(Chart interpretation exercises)
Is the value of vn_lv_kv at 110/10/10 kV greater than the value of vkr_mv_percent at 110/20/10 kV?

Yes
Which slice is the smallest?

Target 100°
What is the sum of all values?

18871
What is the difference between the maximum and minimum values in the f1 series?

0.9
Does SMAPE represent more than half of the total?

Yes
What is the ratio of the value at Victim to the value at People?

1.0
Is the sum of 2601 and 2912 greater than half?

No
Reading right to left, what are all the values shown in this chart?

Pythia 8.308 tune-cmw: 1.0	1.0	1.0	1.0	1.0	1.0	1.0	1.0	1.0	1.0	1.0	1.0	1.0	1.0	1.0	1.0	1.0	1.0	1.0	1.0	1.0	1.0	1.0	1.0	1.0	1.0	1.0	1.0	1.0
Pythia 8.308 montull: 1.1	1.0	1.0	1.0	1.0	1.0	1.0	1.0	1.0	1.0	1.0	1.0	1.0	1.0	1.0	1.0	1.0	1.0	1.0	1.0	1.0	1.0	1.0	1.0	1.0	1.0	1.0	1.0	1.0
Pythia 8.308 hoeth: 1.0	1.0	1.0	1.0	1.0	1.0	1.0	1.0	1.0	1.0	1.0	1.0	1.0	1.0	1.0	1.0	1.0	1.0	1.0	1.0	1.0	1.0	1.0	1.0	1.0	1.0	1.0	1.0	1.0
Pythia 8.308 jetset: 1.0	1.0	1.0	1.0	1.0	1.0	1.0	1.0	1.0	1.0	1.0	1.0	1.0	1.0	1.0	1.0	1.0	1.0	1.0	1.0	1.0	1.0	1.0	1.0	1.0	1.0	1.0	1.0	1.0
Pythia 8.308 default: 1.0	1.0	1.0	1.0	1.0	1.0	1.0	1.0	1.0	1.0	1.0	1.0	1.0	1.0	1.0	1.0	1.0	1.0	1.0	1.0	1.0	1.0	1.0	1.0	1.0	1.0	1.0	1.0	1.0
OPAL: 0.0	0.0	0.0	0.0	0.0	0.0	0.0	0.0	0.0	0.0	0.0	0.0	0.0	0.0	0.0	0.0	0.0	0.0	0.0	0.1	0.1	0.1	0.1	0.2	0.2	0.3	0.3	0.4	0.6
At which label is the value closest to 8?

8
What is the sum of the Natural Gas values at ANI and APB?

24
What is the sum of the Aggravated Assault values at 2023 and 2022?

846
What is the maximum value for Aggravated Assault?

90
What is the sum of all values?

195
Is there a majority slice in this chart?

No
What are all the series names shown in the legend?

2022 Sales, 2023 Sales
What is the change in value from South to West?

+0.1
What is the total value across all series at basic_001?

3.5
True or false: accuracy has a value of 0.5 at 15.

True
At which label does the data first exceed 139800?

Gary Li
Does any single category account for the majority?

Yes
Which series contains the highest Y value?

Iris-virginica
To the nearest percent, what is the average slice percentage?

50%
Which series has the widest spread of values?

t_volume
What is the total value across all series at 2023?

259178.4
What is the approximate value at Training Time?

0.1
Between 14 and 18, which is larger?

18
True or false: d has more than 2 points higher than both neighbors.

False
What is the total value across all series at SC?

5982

Work task → Write out all of the lines above word for word, with no changes.

Response to the task →
Is the value of vn_lv_kv at 110/10/10 kV greater than the value of vkr_mv_percent at 110/20/10 kV?

Yes
Which slice is the smallest?

Target 100°
What is the sum of all values?

18871
What is the difference between the maximum and minimum values in the f1 series?

0.9
Does SMAPE represent more than half of the total?

Yes
What is the ratio of the value at Victim to the value at People?

1.0
Is the sum of 2601 and 2912 greater than half?

No
Reading right to left, what are all the values shown in this chart?

Pythia 8.308 tune-cmw: 1.0	1.0	1.0	1.0	1.0	1.0	1.0	1.0	1.0	1.0	1.0	1.0	1.0	1.0	1.0	1.0	1.0	1.0	1.0	1.0	1.0	1.0	1.0	1.0	1.0	1.0	1.0	1.0	1.0
Pythia 8.308 montull: 1.1	1.0	1.0	1.0	1.0	1.0	1.0	1.0	1.0	1.0	1.0	1.0	1.0	1.0	1.0	1.0	1.0	1.0	1.0	1.0	1.0	1.0	1.0	1.0	1.0	1.0	1.0	1.0	1.0
Pythia 8.308 hoeth: 1.0	1.0	1.0	1.0	1.0	1.0	1.0	1.0	1.0	1.0	1.0	1.0	1.0	1.0	1.0	1.0	1.0	1.0	1.0	1.0	1.0	1.0	1.0	1.0	1.0	1.0	1.0	1.0	1.0
Pythia 8.308 jetset: 1.0	1.0	1.0	1.0	1.0	1.0	1.0	1.0	1.0	1.0	1.0	1.0	1.0	1.0	1.0	1.0	1.0	1.0	1.0	1.0	1.0	1.0	1.0	1.0	1.0	1.0	1.0	1.0	1.0
Pythia 8.308 default: 1.0	1.0	1.0	1.0	1.0	1.0	1.0	1.0	1.0	1.0	1.0	1.0	1.0	1.0	1.0	1.0	1.0	1.0	1.0	1.0	1.0	1.0	1.0	1.0	1.0	1.0	1.0	1.0	1.0
OPAL: 0.0	0.0	0.0	0.0	0.0	0.0	0.0	0.0	0.0	0.0	0.0	0.0	0.0	0.0	0.0	0.0	0.0	0.0	0.0	0.1	0.1	0.1	0.1	0.2	0.2	0.3	0.3	0.4	0.6
At which label is the value closest to 8?

8
What is the sum of the Natural Gas values at ANI and APB?

24
What is the sum of the Aggravated Assault values at 2023 and 2022?

846
What is the maximum value for Aggravated Assault?

90
What is the sum of all values?

195
Is there a majority slice in this chart?

No
What are all the series names shown in the legend?

2022 Sales, 2023 Sales
What is the change in value from South to West?

+0.1
What is the total value across all series at basic_001?

3.5
True or false: accuracy has a value of 0.5 at 15.

True
At which label does the data first exceed 139800?

Gary Li
Does any single category account for the majority?

Yes
Which series contains the highest Y value?

Iris-virginica
To the nearest percent, what is the average slice percentage?

50%
Which series has the widest spread of values?

t_volume
What is the total value across all series at 2023?

259178.4
What is the approximate value at Training Time?

0.1
Between 14 and 18, which is larger?

18
True or false: d has more than 2 points higher than both neighbors.

False
What is the total value across all series at SC?

5982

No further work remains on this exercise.